• **REQUIRED TASKS**:
• A. Using the thread about finding a place to shoot, answer the following:
(i) What daily price does el borracho say he pays to shoot?
(ii) What has been done at the first spot that keeps many others from going there at this stage?
(iii) According to 300winmag, what is the only difference between 308 and 300wm?
• B. Rewrite the passage from the thread about finding a place to shoot, starting with "If you can't" and going on through "the front end.", with "cocky" replaced by "farmer".

Dont worry about to much pleeding on my account as I have steel setup that I can use to set things up...Was more interested in the get togeather and informal type setup. 

  I can't get to many others along to that spot at this stage as they have sown the new grass.. Time for me to visit other freinds that I haven't seen for a while and can play on there setup as well...

 When there is a charge to be on the property and an organised event it brings in more problems if things go wrong without the proper consents etc... Unlike to freinds gathering to sight a rifle in  :Have A Nice Day:

----------


## el borracho

if u want a plink lethal your welcome to come up with me if your stuck for a spot,I shoot most weekends -$20 a day although hewants to charge $25 with new people-email me if keen

----------


## leathel

> if u want a plink lethal your welcome to come up with me if your stuck for a spot,I shoot most weekends -$20 a day although hewants to charge $25 with new people-email me if keen


I have plenty of plinking spots just down the road for free but lack the time ATM  :Wink:

----------


## 300winmag

If you can't twist the cocky's arm count me out as I wanted to play with 300wm's.
It sounds like too much hassle with the cocky - there's no difference between 308/300wm except for a little more powder behind the bit at the front end.

(Records from a collection)
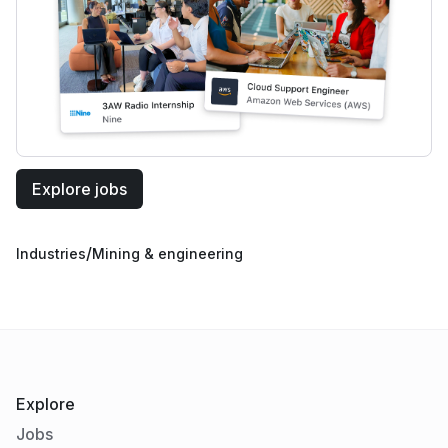
Explore jobs
/
Industries
Mining & engineering
Explore
Jobs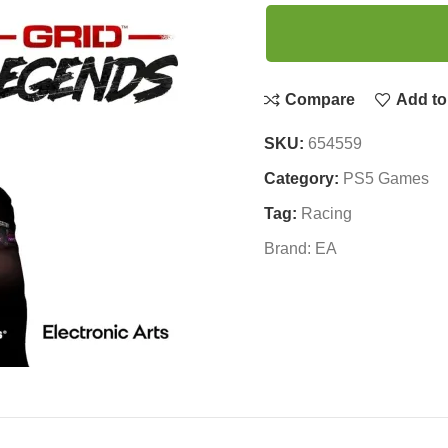
Compare
Add to 
SKU:
654559
Category:
PS5 Games
Tag:
Racing
Brand:
EA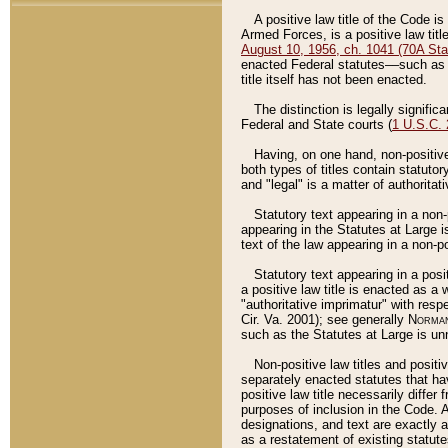
A positive law title of the Code is
Armed Forces, is a positive law titl
August 10, 1956, ch. 1041 (70A Stat
enacted Federal statutes––such as t
title itself has not been enacted.
The distinction is legally signific
Federal and State courts (
1 U.S.C.
Having, on one hand, non-positive 
both types of titles contain statuto
and "legal" is a matter of authoritat
Statutory text appearing in a non-
appearing in the Statutes at Large i
text of the law appearing in a non-pos
Statutory text appearing in a posi
a positive law title is enacted as a
"authoritative imprimatur" with resp
Cir. Va. 2001); see generally
Norman
such as the Statutes at Large is unn
Non-positive law titles and positi
separately enacted statutes that hav
positive law title necessarily diffe
purposes of inclusion in the Code. A
designations, and text are exactly a
as a restatement of existing statute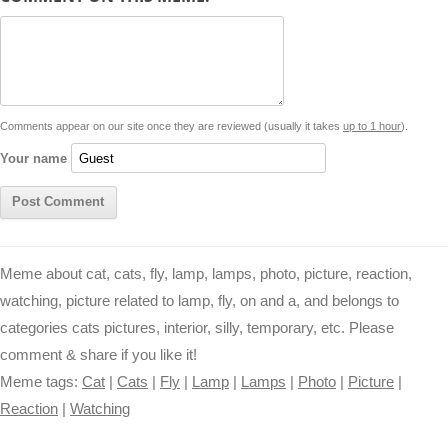
d
i
A
n
o
r
e
r
i
n
p
g
o
e
r
t
k
p
e
k
s
Comments appear on our site once they are reviewed (usually it takes
up to 1 hour
).
r
t
Your name
Meme about cat, cats, fly, lamp, lamps, photo, picture, reaction,
watching, picture related to lamp, fly, on and a, and belongs to
categories cats pictures, interior, silly, temporary, etc. Please
comment & share if you like it!
Meme tags:
Cat
|
Cats
|
Fly
|
Lamp
|
Lamps
|
Photo
|
Picture
|
Reaction
|
Watching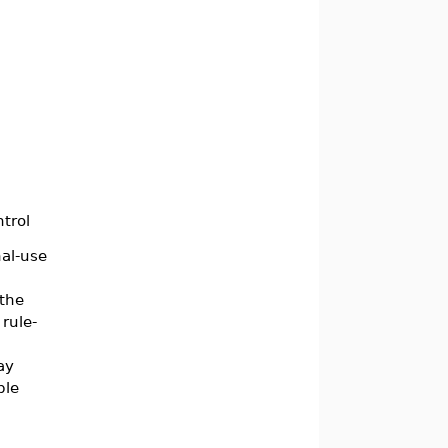
ntrol
nal-use
 the
rule-
ay
ple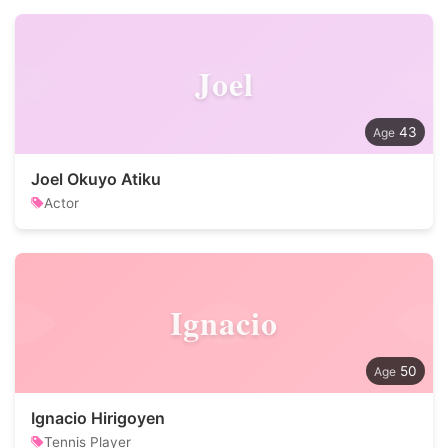
Joel
43
Joel Okuyo Atiku
Actor
Ignacio
50
Ignacio Hirigoyen
Tennis Player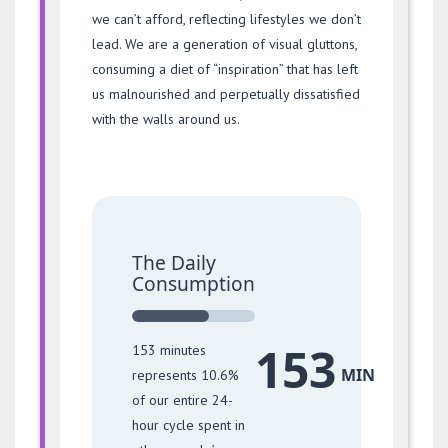
we can’t afford, reflecting lifestyles we don’t
lead. We are a generation of visual gluttons,
consuming a diet of “inspiration” that has left
us malnourished and perpetually dissatisfied
with the walls around us.
The Daily
Consumption
153
153 minutes
MIN
represents 10.6%
of our entire 24-
hour cycle spent in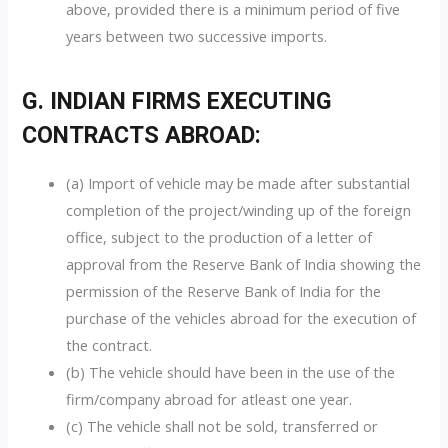
above, provided there is a minimum period of five
years between two successive imports.
G. INDIAN FIRMS EXECUTING
CONTRACTS ABROAD:
(a) Import of vehicle may be made after substantial
completion of the project/winding up of the foreign
office, subject to the production of a letter of
approval from the Reserve Bank of India showing the
permission of the Reserve Bank of India for the
purchase of the vehicles abroad for the execution of
the contract.
(b) The vehicle should have been in the use of the
firm/company abroad for atleast one year.
(c) The vehicle shall not be sold, transferred or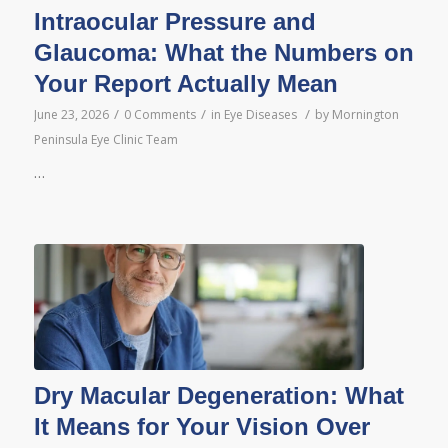
Intraocular Pressure and
Glaucoma: What the Numbers on
Your Report Actually Mean
/
/
/
June 23, 2026
0 Comments
in
Eye Diseases
by
Mornington
Peninsula Eye Clinic Team
…
Dry Macular Degeneration: What
It Means for Your Vision Over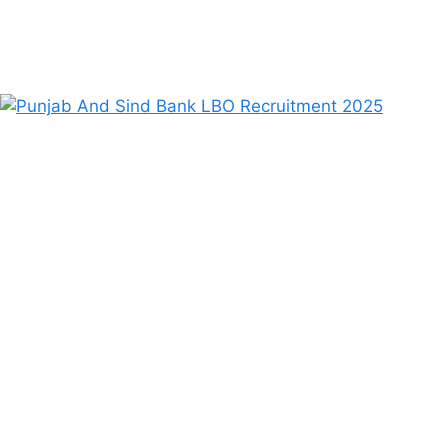
August 21, 2025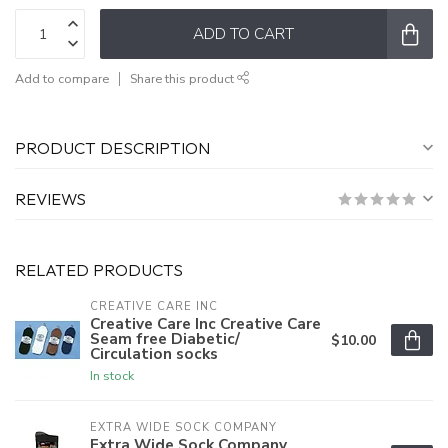
ADD TO CART
Add to compare
Share this product
PRODUCT DESCRIPTION
REVIEWS
RELATED PRODUCTS
CREATIVE CARE INC
Creative Care Inc Creative Care
Seam free Diabetic/
$10.00
Circulation socks
In stock
EXTRA WIDE SOCK COMPANY
Extra Wide Sock Company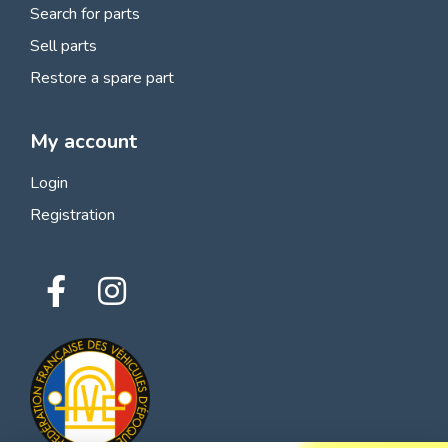
Search for parts
Sell parts
Restore a spare part
My account
Login
Registration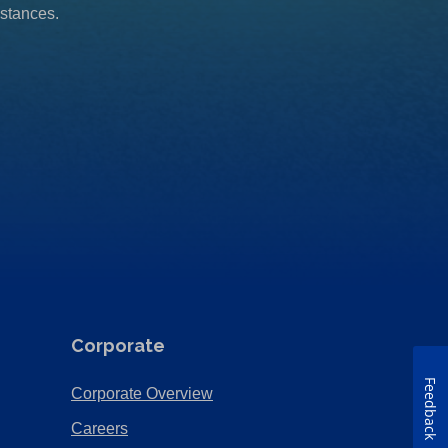
mstances.
Corporate
Feedback
(Opens
Corporate Overview
in
(Opens
Careers
a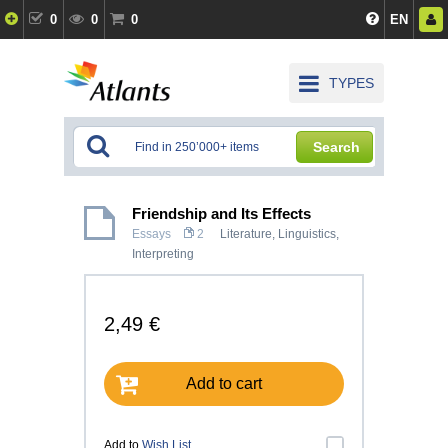
0
0
0
EN
TYPES
Search
Friendship and Its Effects
Essays
2
Literature
,
Linguistics,
Interpreting
2,49 €
Add to cart
Add to
Wish List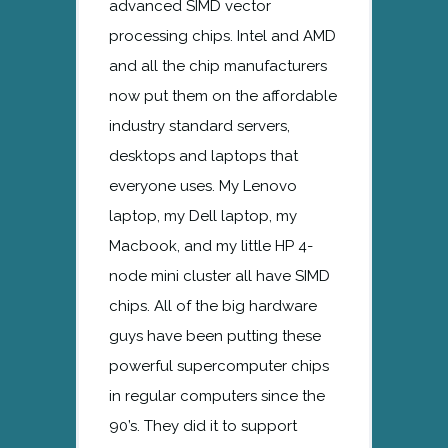
advanced SIMD vector
processing chips. Intel and AMD
and all the chip manufacturers
now put them on the affordable
industry standard servers,
desktops and laptops that
everyone uses. My Lenovo
laptop, my Dell laptop, my
Macbook, and my little HP 4-
node mini cluster all have SIMD
chips. All of the big hardware
guys have been putting these
powerful supercomputer chips
in regular computers since the
90’s. They did it to support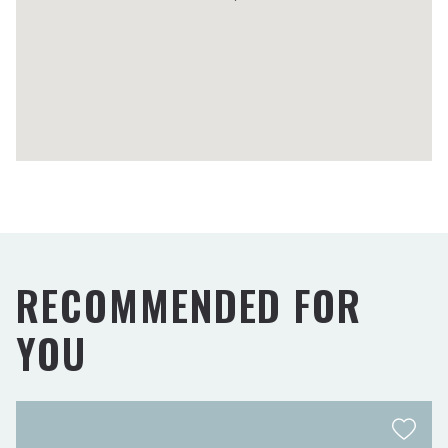
RECOMMENDED FOR
YOU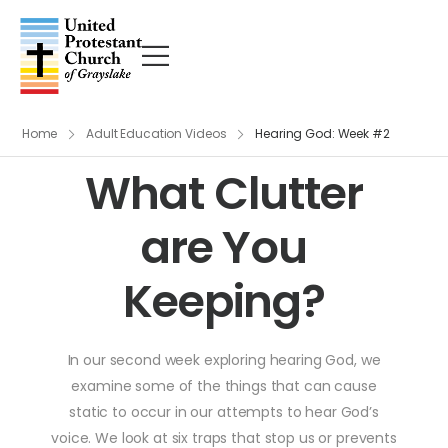
Home
Adult Education Videos
Hearing God: Week #2
What Clutter
are You
Keeping?
In our second week exploring hearing God, we
examine some of the things that can cause
static to occur in our attempts to hear God’s
voice. We look at six traps that stop us or prevents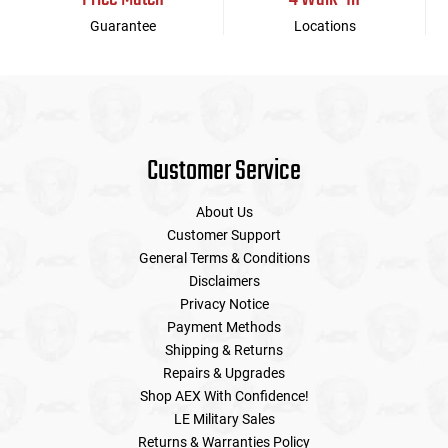
Guarantee
Locations
Customer Service
About Us
Customer Support
General Terms & Conditions
Disclaimers
Privacy Notice
Payment Methods
Shipping & Returns
Repairs & Upgrades
Shop AEX With Confidence!
LE Military Sales
Returns & Warranties Policy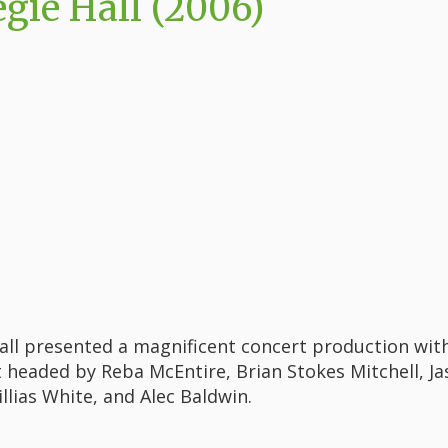
gie Hall (2006)
all presented a magnificent concert production wit
 headed by Reba McEntire, Brian Stokes Mitchell, Ja
illias White, and Alec Baldwin.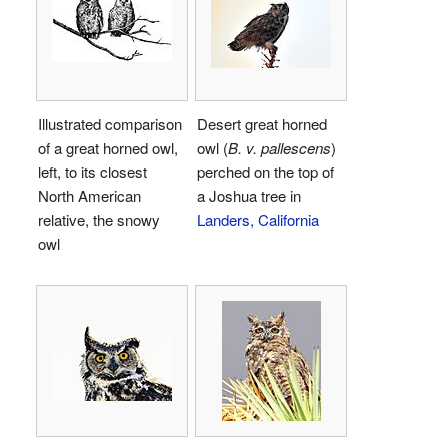
Illustrated comparison
Desert great horned
of a great horned owl,
owl (
B. v. pallescens
)
left, to its closest
perched on the top of
North American
a Joshua tree in
relative, the snowy
Landers, California
owl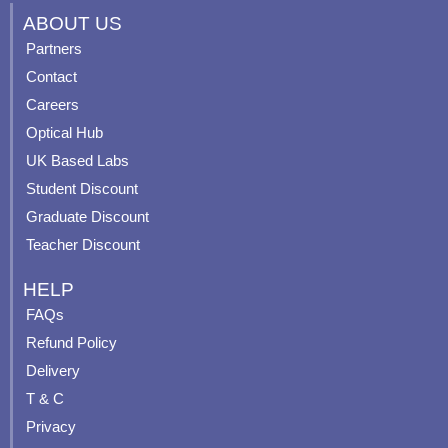
c
u
s
n
ABOUT US
e
t
t
t
Partners
b
u
a
e
Contact
o
b
g
r
o
e
r
e
Careers
k
a
s
Optical Hub
m
t
UK Based Labs
-
p
Student Discount
Graduate Discount
Teacher Discount
HELP
FAQs
Refund Policy
Delivery
T & C
Privacy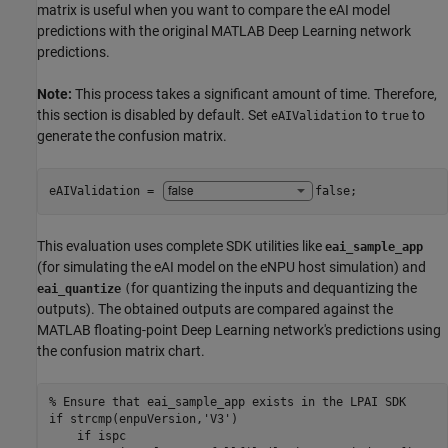
matrix is useful when you want to compare the eAI model
predictions with the original MATLAB Deep Learning network
predictions.
Note:
This process takes a significant amount of time. Therefore,
this section is disabled by default. Set
to
to
eAIValidation
true
generate the confusion matrix.
eAIValidation = 
false
;
This evaluation uses complete SDK utilities like
eai_sample_app
(for simulating the eAI model on the eNPU host simulation) and
for quantizing the inputs and dequantizing the
eai_quantize
(
outputs). The obtained outputs are compared against the
MATLAB floating-point Deep Learning network's predictions using
the confusion matrix chart.
% Ensure that eai_sample_app exists in the LPAI SDK
if
 strcmp(enpuVersion,
'V3'
)

if
 ispc
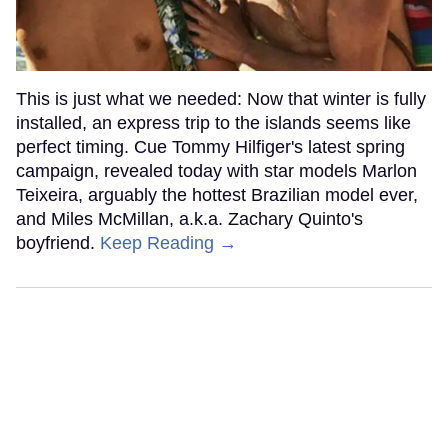
This is just what we needed: Now that winter is fully
installed, an express trip to the islands seems like
perfect timing. Cue Tommy Hilfiger's latest spring
campaign, revealed today with star models Marlon
Teixeira, arguably the hottest Brazilian model ever,
and Miles McMillan, a.k.a. Zachary Quinto's
boyfriend.
Keep Reading →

• **ANSWERS TO THE EXERCISES**:
• A.
(i) $20 a day.
(ii) The new grass has been sown.
(iii) A little more powder behind the bit at the front end.

• B.
If you can't twist the farmer's arm count me out as I wanted to play with 300wm's.
It sounds like too much hassle with the farmer - there's no difference between 308/300wm except for a little more powder behind the bit at the front end.